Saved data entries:
##########

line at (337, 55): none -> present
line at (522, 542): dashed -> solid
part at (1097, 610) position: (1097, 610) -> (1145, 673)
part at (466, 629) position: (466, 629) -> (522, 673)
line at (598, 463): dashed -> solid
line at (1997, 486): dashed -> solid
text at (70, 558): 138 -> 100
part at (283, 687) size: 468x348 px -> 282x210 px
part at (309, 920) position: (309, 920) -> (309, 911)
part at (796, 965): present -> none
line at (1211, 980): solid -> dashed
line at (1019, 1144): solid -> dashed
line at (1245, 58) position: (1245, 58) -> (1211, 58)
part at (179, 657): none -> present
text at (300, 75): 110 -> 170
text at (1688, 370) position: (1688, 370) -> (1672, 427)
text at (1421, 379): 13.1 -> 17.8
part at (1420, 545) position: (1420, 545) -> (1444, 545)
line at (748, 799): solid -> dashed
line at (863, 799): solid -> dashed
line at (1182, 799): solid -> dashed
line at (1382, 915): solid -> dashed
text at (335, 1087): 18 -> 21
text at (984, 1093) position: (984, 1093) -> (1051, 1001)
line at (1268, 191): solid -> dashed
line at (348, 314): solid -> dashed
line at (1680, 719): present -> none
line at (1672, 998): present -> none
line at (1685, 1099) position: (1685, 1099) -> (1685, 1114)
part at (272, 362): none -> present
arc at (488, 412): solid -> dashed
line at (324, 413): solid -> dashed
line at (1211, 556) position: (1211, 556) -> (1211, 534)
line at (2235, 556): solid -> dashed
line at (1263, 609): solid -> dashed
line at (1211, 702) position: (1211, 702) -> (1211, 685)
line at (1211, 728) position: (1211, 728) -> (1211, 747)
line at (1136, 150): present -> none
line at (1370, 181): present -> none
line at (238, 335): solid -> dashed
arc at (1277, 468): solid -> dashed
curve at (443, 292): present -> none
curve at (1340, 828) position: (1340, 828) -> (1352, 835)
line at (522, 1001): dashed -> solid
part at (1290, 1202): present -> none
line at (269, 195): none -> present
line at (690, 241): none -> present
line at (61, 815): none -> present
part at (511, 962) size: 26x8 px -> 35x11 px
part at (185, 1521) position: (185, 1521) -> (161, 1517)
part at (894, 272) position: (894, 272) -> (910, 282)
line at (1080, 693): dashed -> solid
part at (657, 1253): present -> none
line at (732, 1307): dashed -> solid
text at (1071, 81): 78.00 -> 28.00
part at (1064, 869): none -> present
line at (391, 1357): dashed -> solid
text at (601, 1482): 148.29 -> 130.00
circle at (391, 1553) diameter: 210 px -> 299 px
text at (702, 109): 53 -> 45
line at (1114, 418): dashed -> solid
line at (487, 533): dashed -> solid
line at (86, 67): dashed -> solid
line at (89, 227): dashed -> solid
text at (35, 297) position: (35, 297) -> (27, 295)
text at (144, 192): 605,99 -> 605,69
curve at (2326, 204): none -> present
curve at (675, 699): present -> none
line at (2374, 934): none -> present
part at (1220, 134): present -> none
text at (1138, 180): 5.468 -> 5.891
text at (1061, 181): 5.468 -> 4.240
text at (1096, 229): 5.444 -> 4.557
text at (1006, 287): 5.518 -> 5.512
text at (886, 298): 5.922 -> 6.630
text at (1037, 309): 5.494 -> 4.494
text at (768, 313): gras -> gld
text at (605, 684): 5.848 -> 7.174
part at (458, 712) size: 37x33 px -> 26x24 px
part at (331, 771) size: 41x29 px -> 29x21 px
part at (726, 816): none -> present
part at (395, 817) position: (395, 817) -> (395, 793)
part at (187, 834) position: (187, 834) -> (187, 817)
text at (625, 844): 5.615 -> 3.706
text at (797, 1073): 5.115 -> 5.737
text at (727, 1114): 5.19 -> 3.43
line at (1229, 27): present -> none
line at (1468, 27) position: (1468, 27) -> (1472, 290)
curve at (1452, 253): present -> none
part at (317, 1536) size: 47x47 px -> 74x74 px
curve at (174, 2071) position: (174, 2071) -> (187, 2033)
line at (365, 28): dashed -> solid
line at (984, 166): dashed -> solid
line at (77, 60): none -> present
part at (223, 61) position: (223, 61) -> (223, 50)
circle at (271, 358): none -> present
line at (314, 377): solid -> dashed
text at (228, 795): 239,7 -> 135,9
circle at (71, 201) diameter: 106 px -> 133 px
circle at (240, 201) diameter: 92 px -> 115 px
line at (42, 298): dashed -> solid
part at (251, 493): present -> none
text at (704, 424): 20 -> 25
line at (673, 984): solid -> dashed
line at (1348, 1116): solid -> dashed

##########

▶ [SHORT PROBLEM]:
Update the listing from its first line through the line containing "line at (1182, 799): solid -> dashed", replacing every occurrence of "solid" with "continuous" and leaving all other text unchanged.

▶ [FINAL RESULT]:
line at (337, 55): none -> present
line at (522, 542): dashed -> continuous
part at (1097, 610) position: (1097, 610) -> (1145, 673)
part at (466, 629) position: (466, 629) -> (522, 673)
line at (598, 463): dashed -> continuous
line at (1997, 486): dashed -> continuous
text at (70, 558): 138 -> 100
part at (283, 687) size: 468x348 px -> 282x210 px
part at (309, 920) position: (309, 920) -> (309, 911)
part at (796, 965): present -> none
line at (1211, 980): continuous -> dashed
line at (1019, 1144): continuous -> dashed
line at (1245, 58) position: (1245, 58) -> (1211, 58)
part at (179, 657): none -> present
text at (300, 75): 110 -> 170
text at (1688, 370) position: (1688, 370) -> (1672, 427)
text at (1421, 379): 13.1 -> 17.8
part at (1420, 545) position: (1420, 545) -> (1444, 545)
line at (748, 799): continuous -> dashed
line at (863, 799): continuous -> dashed
line at (1182, 799): continuous -> dashed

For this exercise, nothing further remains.